Do you want to move this comment to where the macros implementing it
are?

>   * Returns "true" if there are pending used buffers in the queue.
>   *
>   * This does not need to be serialized.
> @@ -2118,9 +2156,13 @@ bool virtqueue_poll(struct virtqueue *_vq, unsigned last_used_idx)

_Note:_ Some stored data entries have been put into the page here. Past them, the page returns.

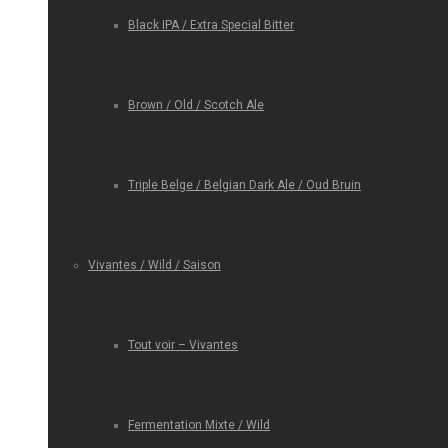
Black IPA / Extra Special Bitter
Brown / Old / Scotch Ale
Triple Belge / Belgian Dark Ale / Oud Bruin
Vivantes / Wild / Saison
Tout voir – Vivantes
Fermentation Mixte / Wild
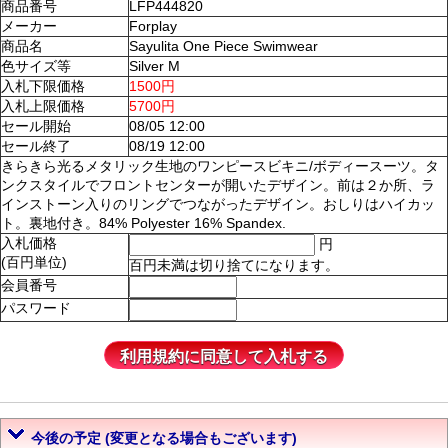
商品番号
LFP444820
メーカー
Forplay
商品名
Sayulita One Piece Swimwear
色サイズ等
Silver M
入札下限価格
1500円
入札上限価格
5700円
セール開始
08/05 12:00
セール終了
08/19 12:00
きらきら光るメタリック生地のワンピースビキニ/ボディースーツ。タ
ンクスタイルでフロントセンターが開いたデザイン。前は２か所、ラ
インストーン入りのリングでつながったデザイン。おしりはハイカッ
ト。裏地付き。84% Polyester 16% Spandex.
入札価格
円
(百円単位)
百円未満は切り捨てになります。
会員番号
パスワード
今後の予定 (変更となる場合もございます)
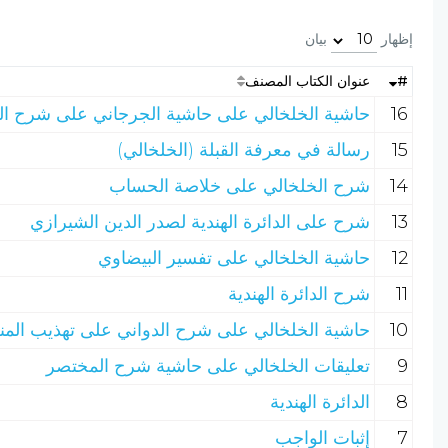
إظهار
بيان
#
عنوان الكتاب المصنف
16
حاشية الخلخالي على حاشية الجرجاني على شرح ال
15
رسالة في معرفة القبلة (الخلخالي)
14
شرح الخلخالي على خلاصة الحساب
13
شرح على الدائرة الهندية لصدر الدين الشيرازي
12
حاشية الخلخالي على تفسير البيضاوي
11
شرح الدائرة الهندية
10
حاشية الخلخالي على شرح الدواني على تهذيب المن
9
تعليقات الخلخالي على حاشية شرح المختصر
8
الدائرة الهندية
7
إثبات الواجب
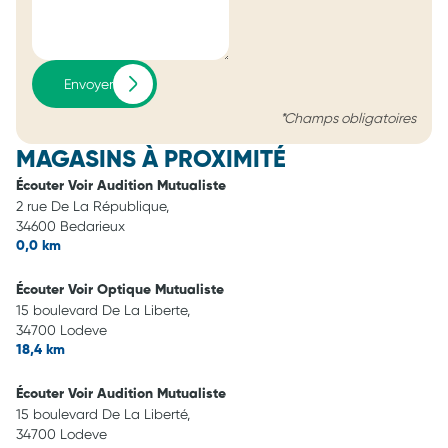
Envoyer
*Champs obligatoires
MAGASINS À PROXIMITÉ
Écouter Voir Audition Mutualiste
2 rue De La République,
34600 Bedarieux
0,0 km
Écouter Voir Optique Mutualiste
15 boulevard De La Liberte,
34700 Lodeve
18,4 km
Écouter Voir Audition Mutualiste
15 boulevard De La Liberté,
34700 Lodeve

>  	if (unlikely(vq->broken))
>  		return false;
>  
> +	if (unlikely(vq->wraps != VRING_GET_WRAPS(last_used_idx)))
> +		return true;
> +
>  	virtio_mb(vq->weak_barriers);
> -	return vq->packed_ring ? virtqueue_poll_packed(_vq, last_used_idx) :
> -				 virtqueue_poll_split(_vq, last_used_idx);
> +	return vq->packed_ring ?
> +		virtqueue_poll_packed(_vq, VRING_GET_IDX(last_used_idx)) :
> +			virtqueue_poll_split(_vq, VRING_GET_IDX(last_used_idx));
>  }
>  EXPORT_SYMBOL_GPL(virtqueue_poll);
>  
> @@ -2245,6 +2287,7 @@ struct virtqueue *__vring_new_virtqueue(unsigned int index,
>  	vq->weak_barriers = weak_barriers;
>  	vq->broken = false;
>  	vq->last_used_idx = 0;
> +	vq->wraps = 0;
>  	vq->event_triggered = false;
>  	vq->num_added = 0;
>  	vq->use_dma_api = vring_use_dma_api(vdev);
> -- 
> 2.17.1